▶ _Text segment_
————

How to Turn a $500 Suit into a $2,000 Suit

Know what’s possible, and what to ask for.

j mueserJohn Zientek

“You can use beautiful fabric and make a terrible suit, and you can use cheap fabrics and make an incredible suit,” said Jake Mueser, owner of J.Mueser Bespoke in New York’s historic Greenwich Village. Mueser presides over the realm of bespoke and made-to-measure suiting and shirts, but he also understands that the need for well-tailored suiting reaches far beyond his client list. For most men, that means altering a new ready-to-wear suit. But Meuser counters that the best value comes from altering older suits from Brioni or Anderson and Sheppard, for example. “I think you can take a suit that wasn’t made directly for you, might even be vintage, and create a suit that looks and feels like it was custom made,” he said. Here’s how.

————

▶ _Source material_

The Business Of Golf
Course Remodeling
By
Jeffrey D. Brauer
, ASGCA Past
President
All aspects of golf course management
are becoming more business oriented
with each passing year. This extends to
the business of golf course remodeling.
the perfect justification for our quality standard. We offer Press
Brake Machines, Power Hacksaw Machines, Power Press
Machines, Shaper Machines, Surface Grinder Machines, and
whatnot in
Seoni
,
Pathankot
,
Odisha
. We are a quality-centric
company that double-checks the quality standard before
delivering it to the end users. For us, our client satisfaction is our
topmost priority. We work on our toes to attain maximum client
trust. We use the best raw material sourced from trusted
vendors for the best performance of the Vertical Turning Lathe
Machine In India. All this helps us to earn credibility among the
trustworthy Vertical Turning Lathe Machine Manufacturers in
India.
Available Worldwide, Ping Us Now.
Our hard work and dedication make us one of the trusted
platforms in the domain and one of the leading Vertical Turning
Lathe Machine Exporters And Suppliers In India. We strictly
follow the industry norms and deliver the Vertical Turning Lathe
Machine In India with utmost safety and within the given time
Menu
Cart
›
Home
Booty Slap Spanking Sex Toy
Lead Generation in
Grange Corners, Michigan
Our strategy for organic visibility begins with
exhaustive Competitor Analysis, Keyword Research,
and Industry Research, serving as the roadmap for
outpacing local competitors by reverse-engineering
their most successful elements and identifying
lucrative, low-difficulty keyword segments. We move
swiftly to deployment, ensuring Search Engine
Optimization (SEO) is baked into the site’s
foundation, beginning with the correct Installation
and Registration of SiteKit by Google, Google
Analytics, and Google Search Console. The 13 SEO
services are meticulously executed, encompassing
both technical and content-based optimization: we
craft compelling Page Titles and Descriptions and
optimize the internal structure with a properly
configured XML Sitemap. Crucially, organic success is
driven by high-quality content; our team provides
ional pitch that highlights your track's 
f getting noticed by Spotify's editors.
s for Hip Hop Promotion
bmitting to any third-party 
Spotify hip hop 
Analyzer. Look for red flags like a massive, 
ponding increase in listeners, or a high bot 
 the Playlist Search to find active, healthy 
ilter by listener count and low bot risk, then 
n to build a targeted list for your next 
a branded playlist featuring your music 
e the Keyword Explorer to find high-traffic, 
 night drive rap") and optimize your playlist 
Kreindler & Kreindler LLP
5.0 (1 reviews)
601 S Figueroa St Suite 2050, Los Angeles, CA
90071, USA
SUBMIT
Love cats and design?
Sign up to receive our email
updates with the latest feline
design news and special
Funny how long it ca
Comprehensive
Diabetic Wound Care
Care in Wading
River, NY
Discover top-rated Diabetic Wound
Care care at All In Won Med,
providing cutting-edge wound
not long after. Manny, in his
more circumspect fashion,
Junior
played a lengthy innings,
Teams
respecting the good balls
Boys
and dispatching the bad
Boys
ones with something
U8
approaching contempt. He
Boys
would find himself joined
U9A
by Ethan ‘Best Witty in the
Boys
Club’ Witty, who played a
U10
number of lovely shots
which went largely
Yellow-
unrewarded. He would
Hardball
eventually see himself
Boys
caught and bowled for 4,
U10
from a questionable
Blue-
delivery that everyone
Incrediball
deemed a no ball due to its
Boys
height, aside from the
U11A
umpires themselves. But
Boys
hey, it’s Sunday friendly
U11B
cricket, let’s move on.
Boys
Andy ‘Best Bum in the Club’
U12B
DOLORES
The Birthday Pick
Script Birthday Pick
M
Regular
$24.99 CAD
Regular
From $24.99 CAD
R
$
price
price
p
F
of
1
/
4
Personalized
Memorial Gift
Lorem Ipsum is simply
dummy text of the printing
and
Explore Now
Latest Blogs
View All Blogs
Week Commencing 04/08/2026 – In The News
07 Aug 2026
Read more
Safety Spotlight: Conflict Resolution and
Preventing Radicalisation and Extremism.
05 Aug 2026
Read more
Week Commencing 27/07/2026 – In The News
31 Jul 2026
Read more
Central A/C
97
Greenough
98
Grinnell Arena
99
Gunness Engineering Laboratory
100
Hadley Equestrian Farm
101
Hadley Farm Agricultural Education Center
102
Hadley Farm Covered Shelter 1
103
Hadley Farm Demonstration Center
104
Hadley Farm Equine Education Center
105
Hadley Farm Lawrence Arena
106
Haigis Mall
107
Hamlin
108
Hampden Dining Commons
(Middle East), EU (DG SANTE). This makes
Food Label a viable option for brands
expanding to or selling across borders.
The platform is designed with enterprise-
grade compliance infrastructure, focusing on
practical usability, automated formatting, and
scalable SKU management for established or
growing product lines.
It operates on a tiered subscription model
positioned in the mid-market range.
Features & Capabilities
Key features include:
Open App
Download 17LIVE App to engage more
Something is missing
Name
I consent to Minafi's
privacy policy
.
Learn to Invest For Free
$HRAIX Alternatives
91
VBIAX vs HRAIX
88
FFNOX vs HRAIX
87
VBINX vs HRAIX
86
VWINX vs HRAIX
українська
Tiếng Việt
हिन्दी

————

▶ _Action item_
Copy out the passage of the suit-alteration article that opens with "How to Turn" and closes with "said. Here’s how.", changing "suiting" to "tailoring" wherever it occurs.

▶ _Problem solution_
How to Turn a $500 Suit into a $2,000 Suit

Know what’s possible, and what to ask for.

j mueserJohn Zientek

“You can use beautiful fabric and make a terrible suit, and you can use cheap fabrics and make an incredible suit,” said Jake Mueser, owner of J.Mueser Bespoke in New York’s historic Greenwich Village. Mueser presides over the realm of bespoke and made-to-measure tailoring and shirts, but he also understands that the need for well-tailored tailoring reaches far beyond his client list. For most men, that means altering a new ready-to-wear suit. But Meuser counters that the best value comes from altering older suits from Brioni or Anderson and Sheppard, for example. “I think you can take a suit that wasn’t made directly for you, might even be vintage, and create a suit that looks and feels like it was custom made,” he said. Here’s how.